PROMPT ▸
Each line of the data that includes the string "size" is to be copied out.
*** PROVIDED RECORDS ***
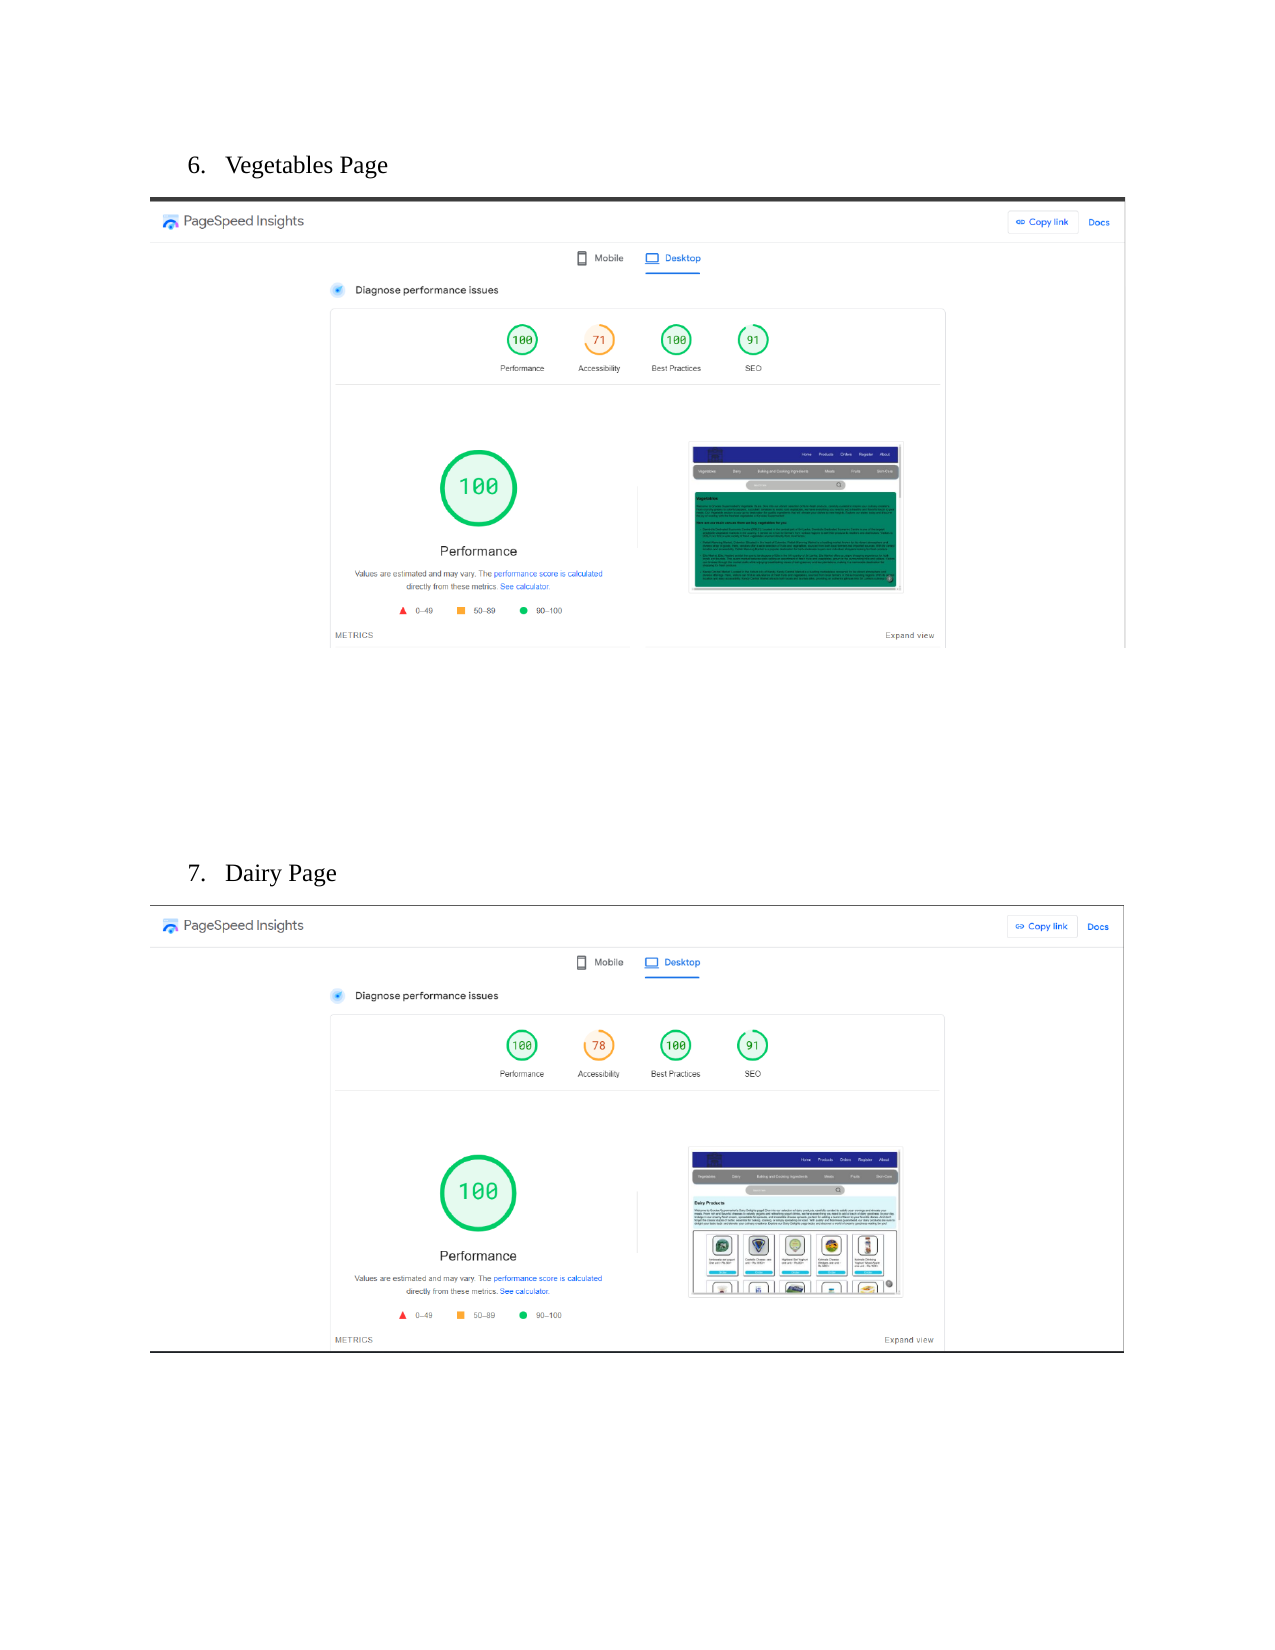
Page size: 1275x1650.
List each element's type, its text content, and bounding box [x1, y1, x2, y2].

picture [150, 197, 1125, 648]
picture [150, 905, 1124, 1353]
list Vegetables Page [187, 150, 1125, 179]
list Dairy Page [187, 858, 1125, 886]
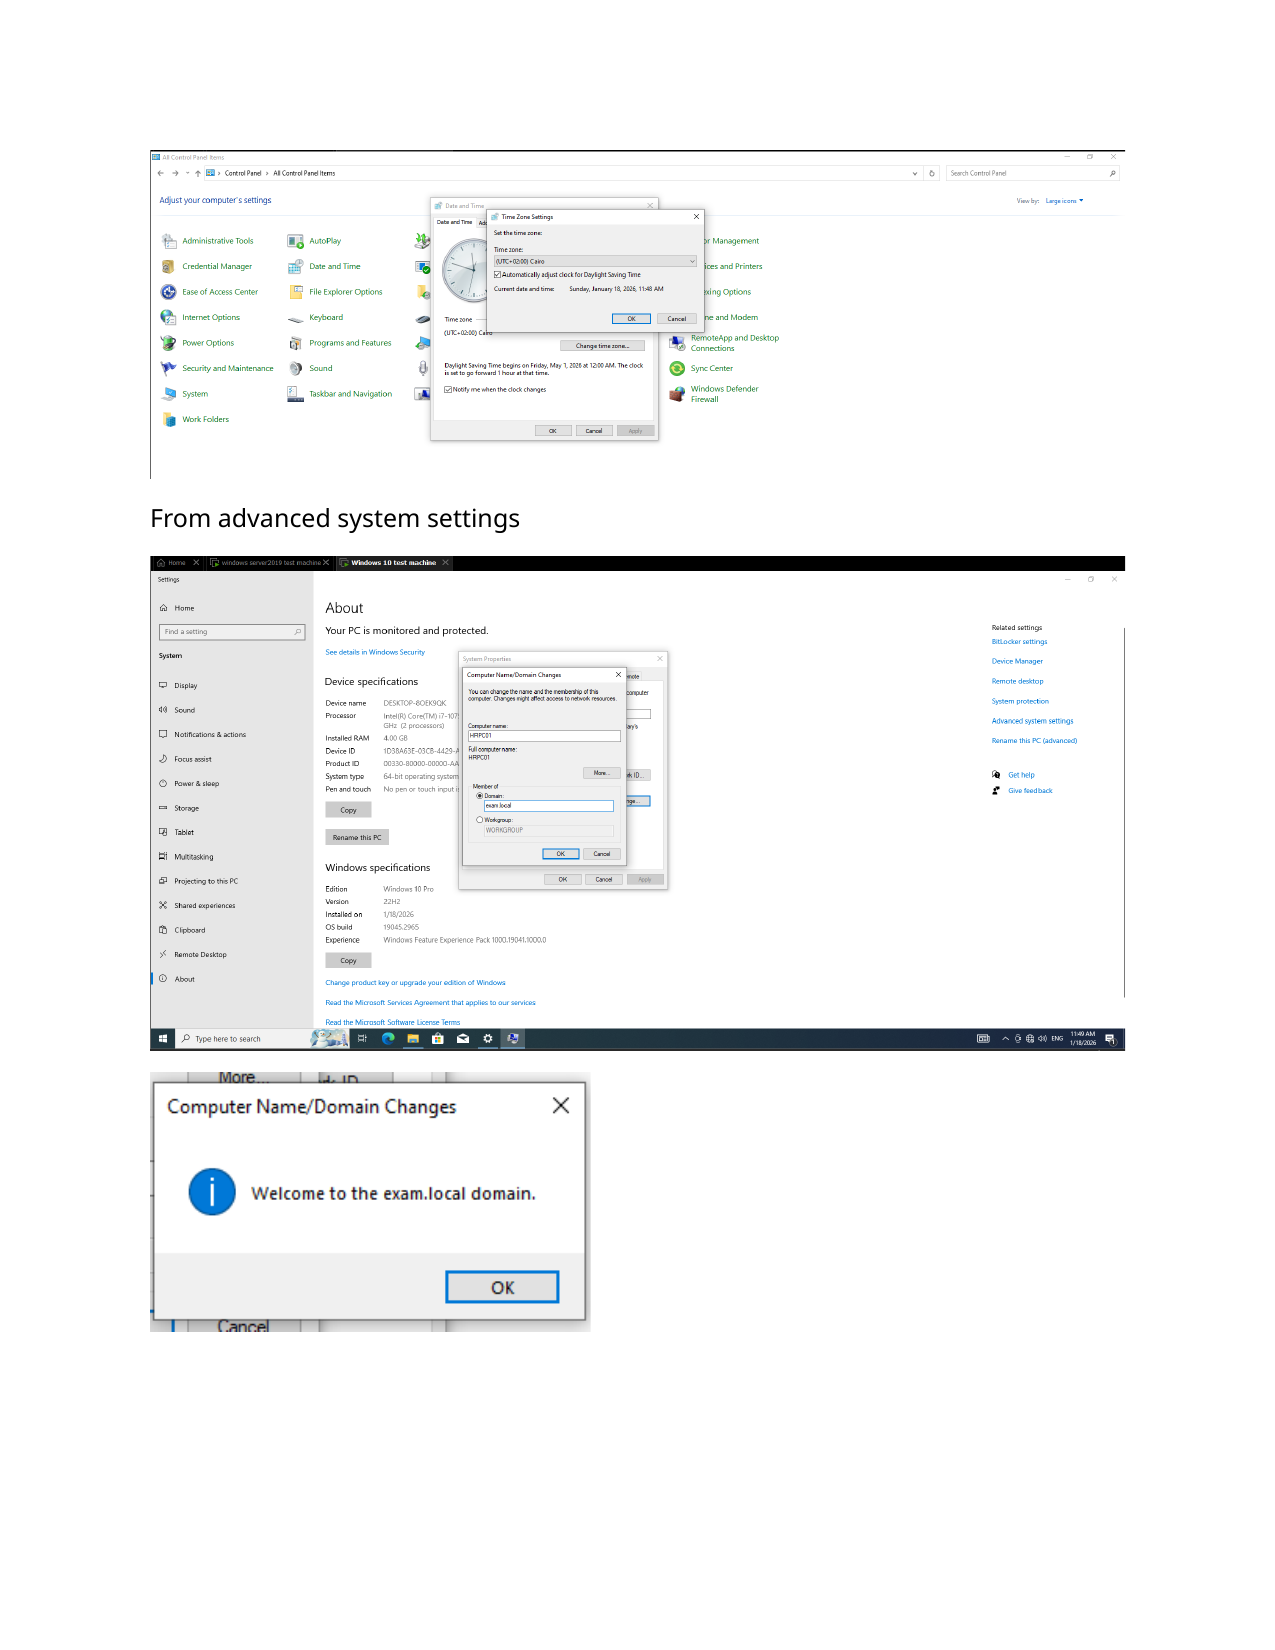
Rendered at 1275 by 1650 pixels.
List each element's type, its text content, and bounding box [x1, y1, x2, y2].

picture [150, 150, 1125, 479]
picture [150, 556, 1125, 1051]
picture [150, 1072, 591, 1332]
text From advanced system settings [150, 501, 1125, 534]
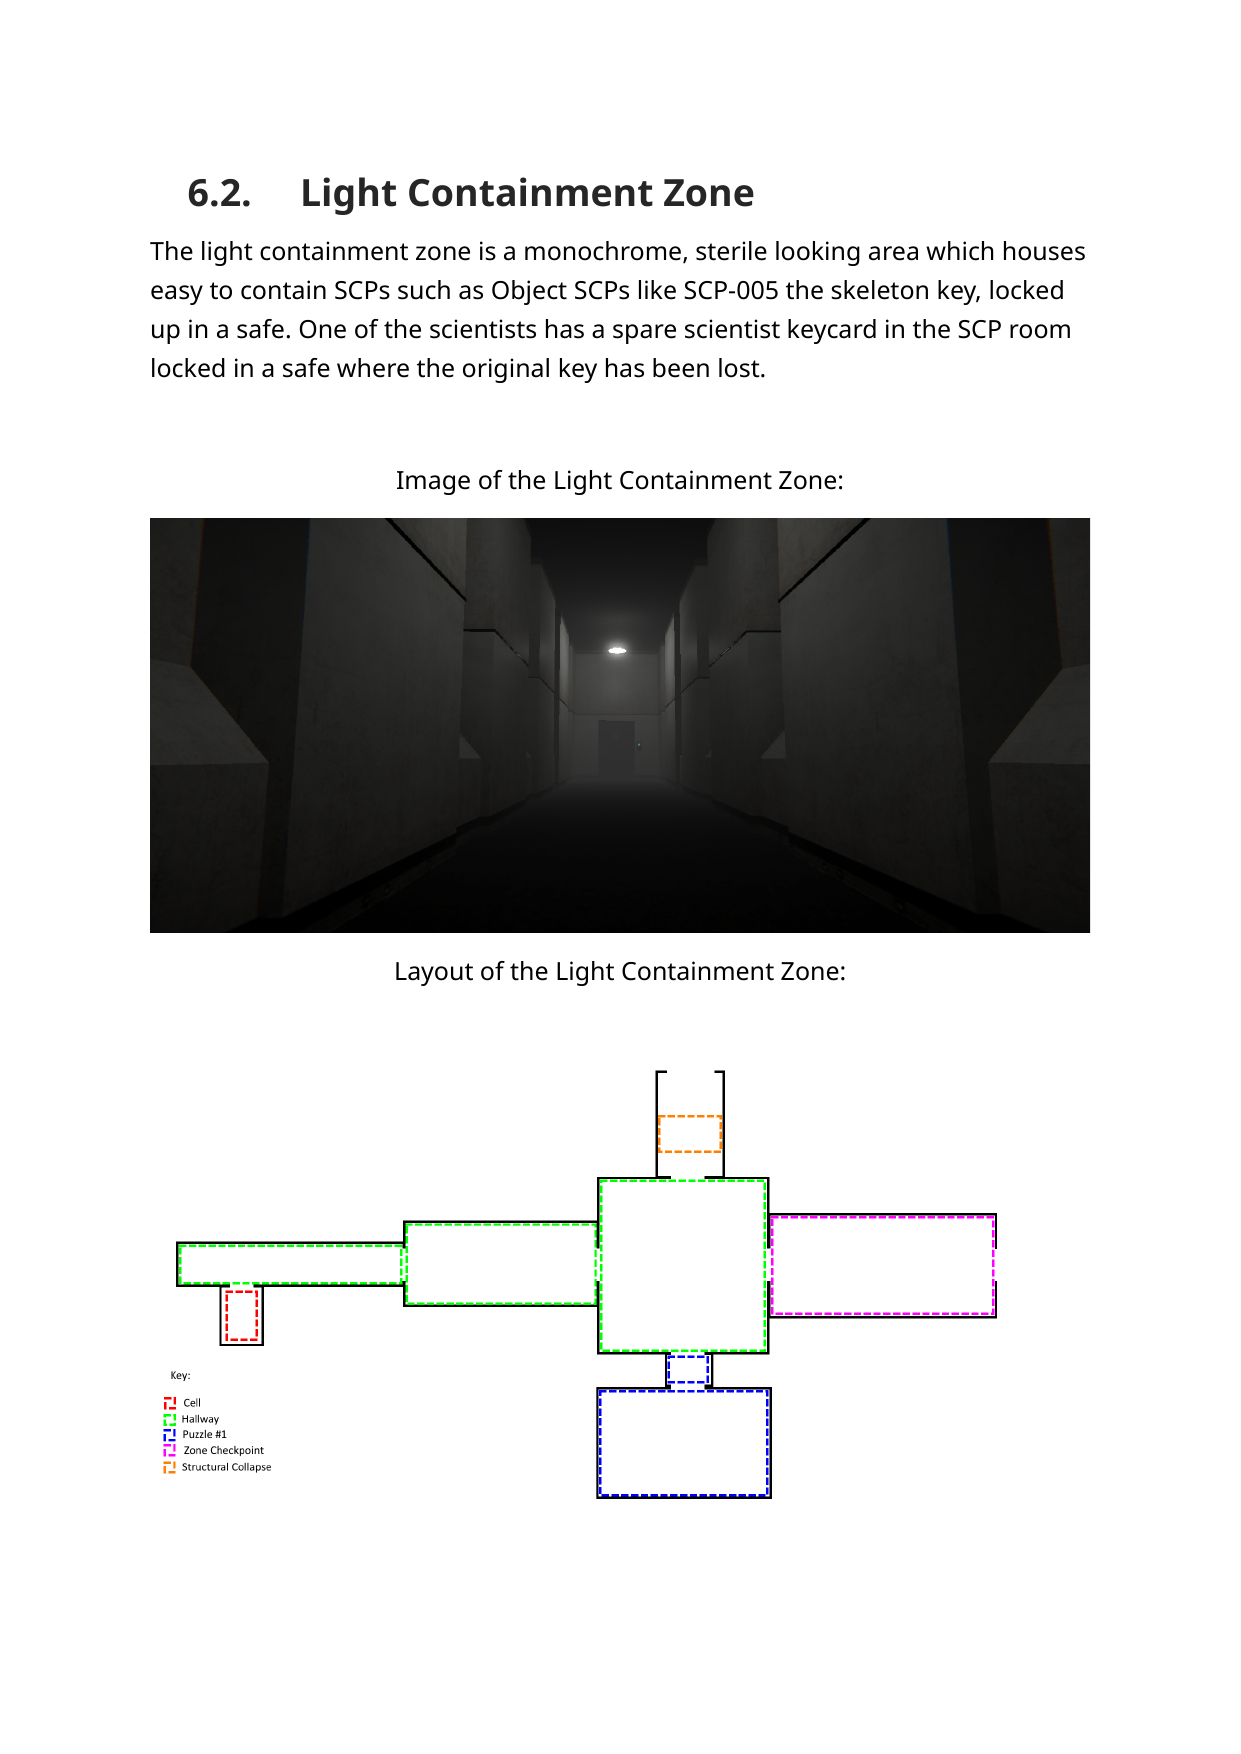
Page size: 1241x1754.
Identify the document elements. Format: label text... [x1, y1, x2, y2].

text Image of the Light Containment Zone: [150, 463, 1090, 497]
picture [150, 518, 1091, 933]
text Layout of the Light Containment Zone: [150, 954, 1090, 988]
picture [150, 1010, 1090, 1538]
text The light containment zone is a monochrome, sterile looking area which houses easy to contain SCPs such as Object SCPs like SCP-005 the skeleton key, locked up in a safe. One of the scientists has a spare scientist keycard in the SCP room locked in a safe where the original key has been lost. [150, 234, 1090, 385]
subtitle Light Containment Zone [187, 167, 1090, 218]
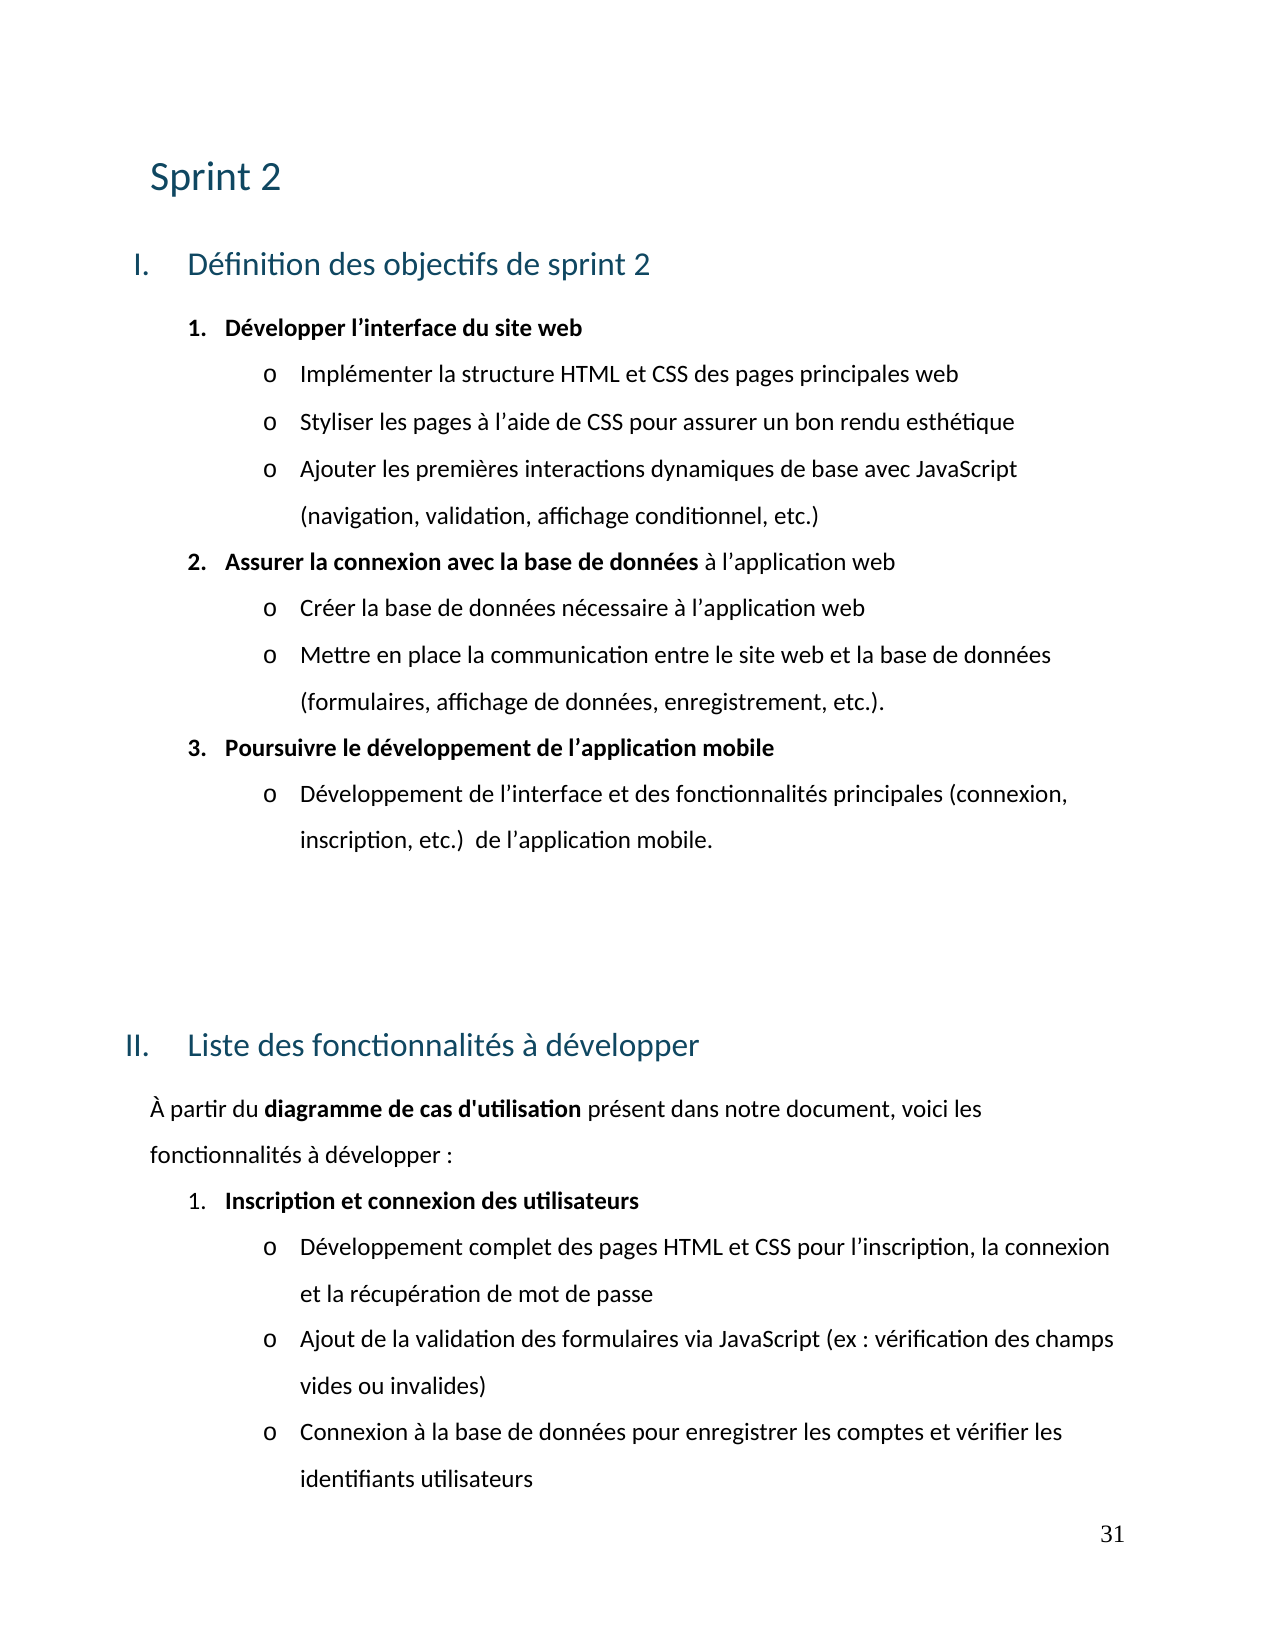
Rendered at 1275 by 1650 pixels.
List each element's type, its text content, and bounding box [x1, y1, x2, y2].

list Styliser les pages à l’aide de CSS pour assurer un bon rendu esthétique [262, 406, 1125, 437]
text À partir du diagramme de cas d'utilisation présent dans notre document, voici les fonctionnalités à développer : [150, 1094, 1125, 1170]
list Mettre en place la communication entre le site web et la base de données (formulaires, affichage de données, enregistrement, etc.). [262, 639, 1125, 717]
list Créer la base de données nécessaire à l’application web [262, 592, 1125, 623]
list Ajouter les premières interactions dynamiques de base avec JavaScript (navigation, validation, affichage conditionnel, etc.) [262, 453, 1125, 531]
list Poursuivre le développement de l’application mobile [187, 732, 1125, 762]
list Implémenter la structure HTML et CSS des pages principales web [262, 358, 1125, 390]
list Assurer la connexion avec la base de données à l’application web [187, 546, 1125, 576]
*** End of PROVIDED RECORDS ***
EXERCISE OUTPUT ▸
Page size: 1275x1650.
Page size: 1241x1754.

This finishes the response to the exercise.